» EXCERPTED RECORDS
════
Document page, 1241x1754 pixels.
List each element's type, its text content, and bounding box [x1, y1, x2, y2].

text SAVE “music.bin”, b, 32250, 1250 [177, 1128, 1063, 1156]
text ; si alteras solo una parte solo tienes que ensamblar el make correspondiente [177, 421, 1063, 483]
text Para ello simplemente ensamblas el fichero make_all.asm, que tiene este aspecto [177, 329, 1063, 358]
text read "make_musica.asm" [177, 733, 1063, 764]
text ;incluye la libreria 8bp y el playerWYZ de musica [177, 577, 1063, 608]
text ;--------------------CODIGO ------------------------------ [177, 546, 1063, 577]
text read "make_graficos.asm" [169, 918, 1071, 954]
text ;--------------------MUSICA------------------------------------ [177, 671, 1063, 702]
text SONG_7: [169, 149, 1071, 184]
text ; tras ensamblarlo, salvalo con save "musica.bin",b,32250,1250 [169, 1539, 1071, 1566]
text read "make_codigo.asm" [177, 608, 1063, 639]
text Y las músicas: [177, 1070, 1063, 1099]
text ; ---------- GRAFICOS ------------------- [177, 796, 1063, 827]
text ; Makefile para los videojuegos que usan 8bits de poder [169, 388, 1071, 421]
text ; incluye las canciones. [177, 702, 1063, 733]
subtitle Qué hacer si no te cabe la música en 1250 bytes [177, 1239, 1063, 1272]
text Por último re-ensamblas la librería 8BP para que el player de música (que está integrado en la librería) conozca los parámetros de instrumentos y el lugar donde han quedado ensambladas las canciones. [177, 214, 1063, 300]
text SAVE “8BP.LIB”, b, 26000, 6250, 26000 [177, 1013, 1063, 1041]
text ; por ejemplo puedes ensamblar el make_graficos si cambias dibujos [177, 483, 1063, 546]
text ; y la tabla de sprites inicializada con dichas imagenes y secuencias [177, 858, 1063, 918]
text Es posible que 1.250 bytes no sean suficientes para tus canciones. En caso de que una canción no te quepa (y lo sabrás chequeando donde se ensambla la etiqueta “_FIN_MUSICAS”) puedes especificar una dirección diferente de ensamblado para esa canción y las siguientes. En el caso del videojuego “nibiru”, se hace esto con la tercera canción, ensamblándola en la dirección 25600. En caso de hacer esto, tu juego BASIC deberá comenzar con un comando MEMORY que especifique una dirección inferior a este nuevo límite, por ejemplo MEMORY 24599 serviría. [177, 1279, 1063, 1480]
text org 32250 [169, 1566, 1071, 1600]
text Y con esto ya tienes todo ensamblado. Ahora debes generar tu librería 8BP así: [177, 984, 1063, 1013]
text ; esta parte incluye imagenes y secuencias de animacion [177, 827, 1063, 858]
════
» PROBLEM
Give an exact transcription of all the material.

» REPLY TO THE EXERCISE
Document page, 1241x1754 pixels.
List each element's type, its text content, and bounding box [x1, y1, x2, y2].

text SAVE “music.bin”, b, 32250, 1250 [177, 1128, 1063, 1156]
text ; si alteras solo una parte solo tienes que ensamblar el make correspondiente [177, 421, 1063, 483]
text Para ello simplemente ensamblas el fichero make_all.asm, que tiene este aspecto [177, 329, 1063, 358]
text read "make_musica.asm" [177, 733, 1063, 764]
text ;incluye la libreria 8bp y el playerWYZ de musica [177, 577, 1063, 608]
text ;--------------------CODIGO ------------------------------ [177, 546, 1063, 577]
text read "make_graficos.asm" [169, 918, 1071, 954]
text ;--------------------MUSICA------------------------------------ [177, 671, 1063, 702]
text SONG_7: [169, 149, 1071, 184]
text ; tras ensamblarlo, salvalo con save "musica.bin",b,32250,1250 [169, 1539, 1071, 1566]
text read "make_codigo.asm" [177, 608, 1063, 639]
text Y las músicas: [177, 1070, 1063, 1099]
text ; ---------- GRAFICOS ------------------- [177, 796, 1063, 827]
text ; Makefile para los videojuegos que usan 8bits de poder [169, 388, 1071, 421]
text ; incluye las canciones. [177, 702, 1063, 733]
subtitle Qué hacer si no te cabe la música en 1250 bytes [177, 1239, 1063, 1272]
text Por último re-ensamblas la librería 8BP para que el player de música (que está integrado en la librería) conozca los parámetros de instrumentos y el lugar donde han quedado ensambladas las canciones. [177, 214, 1063, 300]
text SAVE “8BP.LIB”, b, 26000, 6250, 26000 [177, 1013, 1063, 1041]
text ; por ejemplo puedes ensamblar el make_graficos si cambias dibujos [177, 483, 1063, 546]
text ; y la tabla de sprites inicializada con dichas imagenes y secuencias [177, 858, 1063, 918]
text Es posible que 1.250 bytes no sean suficientes para tus canciones. En caso de que una canción no te quepa (y lo sabrás chequeando donde se ensambla la etiqueta “_FIN_MUSICAS”) puedes especificar una dirección diferente de ensamblado para esa canción y las siguientes. En el caso del videojuego “nibiru”, se hace esto con la tercera canción, ensamblándola en la dirección 25600. En caso de hacer esto, tu juego BASIC deberá comenzar con un comando MEMORY que especifique una dirección inferior a este nuevo límite, por ejemplo MEMORY 24599 serviría. [177, 1279, 1063, 1480]
text org 32250 [169, 1566, 1071, 1600]
text Y con esto ya tienes todo ensamblado. Ahora debes generar tu librería 8BP así: [177, 984, 1063, 1013]
text ; esta parte incluye imagenes y secuencias de animacion [177, 827, 1063, 858]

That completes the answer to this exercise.